# Smoking ahead of time



## Smokin stro (Jun 17, 2021)

Do any of you smoke your products ahead of time ,then reheat? If so what are some of the things that you do. 
I normally do all night cooks . Trying to find some time to sleep  :)


----------



## smokerjim (Jun 17, 2021)

Yep usually smoke ahead of time, actually even taste better to me that way, I just reheat in oven.


----------



## SmokinAl (Jun 17, 2021)

It depends on what I’m smoking. If it’s a big piece of meat like a brisket or a butt, I usually do an overnight smoke with my WSM/Guru setup. Then what we don’t eat I vac bag in individual portions, & freeeze. Then when we are ready to eat some I just put it in simmering water, frozen in the bag for about 1 hour. Tastes like it just came out of the smoker.
Al


----------



## zwiller (Jun 17, 2021)

I never eat what I smoke same day and am of the opinion it actually tastes better that way.


----------



## Smokin stro (Jun 17, 2021)

zwiller said:


> I never eat what I smoke same day and am of the opinion it actually tastes better that way.


How do you heat it back up?


----------



## sandyut (Jun 17, 2021)

All the time.  Sometimes its timing, sometimes its just easier to not have the clock ticking putting pressure on.


----------



## tallbm (Jun 17, 2021)

Smokin stro said:


> Do any of you smoke your products ahead of time ,then reheat? If so what are some of the things that you do.
> I normally do all night cooks . Trying to find some time to sleep  :)



Hi there and welcome!!

Oh yeah, absolutely.
Mostly whole packer brisket, pork butts, and sometimes ribs. They are all easy and taste great reheated. I vac seal mine and reheat in the microwave still in the sealed bag. Tastes fine.

I have done smoked chicken breast and it isn't as fool proof where the trick is to not reheat too hard. So I usually microwave it in vac sealed bag as well but I try not to overheat it so I heat in smaller increments until it is heated enough to eat and not much hotter. In this case it's fine. If overheated well, it's chicken breast so it get's less tasty the hotter it gets.

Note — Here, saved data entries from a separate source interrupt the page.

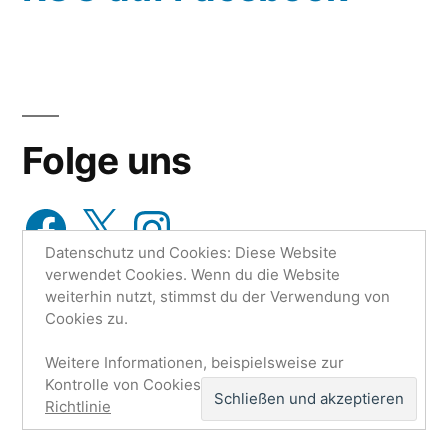
Folge uns
Facebook
X
Instagram
Datenschutz und Cookies: Diese Website
verwendet Cookies. Wenn du die Website
weiterhin nutzt, stimmst du der Verwendung von
Cookies zu.
Weitere Informationen, beispielsweise zur
Research Unit One | Ruo.de
,
Mit Stolz präsentiert von
Kontrolle von Cookies, findest du hier:
Cookie-
WordPress.
Datenschutzerklärung
Impressum
Richtlinie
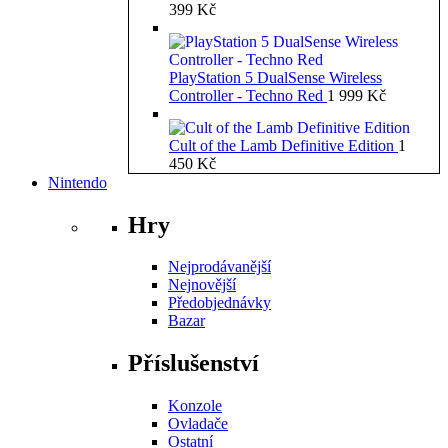
399
Kč
PlayStation 5 DualSense Wireless
Controller - Techno Red
1 999
Kč
Cult of the Lamb Definitive Edition
1
450
Kč
Nintendo
Hry
Nejprodávanější
Nejnovější
Předobjednávky
Bazar
Příslušenství
Konzole
Ovladače
Ostatní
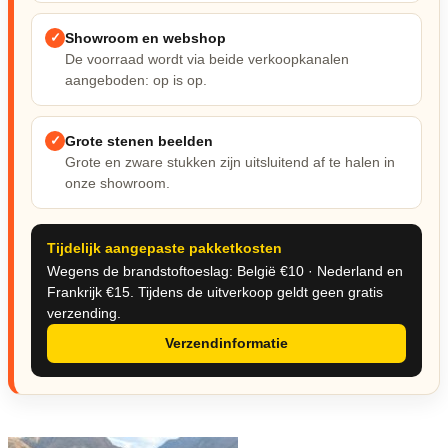
Nieuw & verwacht
✓
Showroom en webshop
Veilingen / Opbod
De voorraad wordt via beide verkoopkanalen
aangeboden: op is op.
✓
Grote stenen beelden
Grote en zware stukken zijn uitsluitend af te halen in
onze showroom.
Tijdelijk aangepaste pakketkosten
Wegens de brandstoftoeslag: België €10 · Nederland en
Frankrijk €15. Tijdens de uitverkoop geldt geen gratis
verzending.
Verzendinformatie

Dark meat, shredded whole chicken, turkey meat (after holidays) all do well reheated as well the same way. Turkey breast is the same as chicken breast where you need to watch out how you reheat it.
Finally any white meat chicken/turkey that has been cured with cure #1 is more forgiving in reheating than non cured white meat. Dark meat is fine no matter cure #1 or not.

As others have stated, the BBQ always tastes better to me a day or 2 after it's been cooked.
Also with briskets slice then vac seal.  Pork butts, shred or cut in chunks then vac seal.  It comes out better than whole vac sealed, reheating and dealing with later.  Seems odd but that's been my experience :)

So in all you should be ok.


----------



## zwiller (Jun 17, 2021)

What he said^ (and he said it waaaaaaay better than I could have)  

One of the coolest things you can do is "put down" smoked food for later.  It is insanely cool to be able to have smoked stuff in the dead of winter with like zero effort.


----------



## mcokevin (Jun 17, 2021)

Welcome! 

Pulled Pork I always eat a day or two after smoking it (or longer if I freeze it).

Shorter smokes like ribs, wings, or whole chickens I smoke the day we plan to eat.


----------



## GATOR240 (Jun 17, 2021)

I just did 2 butts for my grandsons second birthday.  I smoked them a day ahead and put in fridge  then reheated them and added chefjimmyj's tangy finishing sauce the next day in 2 crock pots. I had rave reviews.


----------



## anglerman (Jan 12, 2022)

Most definitely we’ve done large amounts of brisket and pork a day or two ahead of an event. After your resting time get it prepared how you like pulled pork, chopped or sliced brisket. Pan it up in steam pans with some of your resting juices put back in and cover with plastic wrap followed by foil or foil lid. Reheat at about 250 and just get it to a good eating temp trying not to “recook” it.


----------



## schlotz (Jan 12, 2022)

Sounds like they've got you covered 
S
 Smokin stro
.  If it's just a matter of wanting to get a decent night's rest the other alternative is to up the smoker temps. Brisket for example can be done hot & fast with excellent results.  Personally, I've settled in at 275-300º for them.  Allows it to get done and rested for an evening meal. Day before or same day, both can give good eats!


----------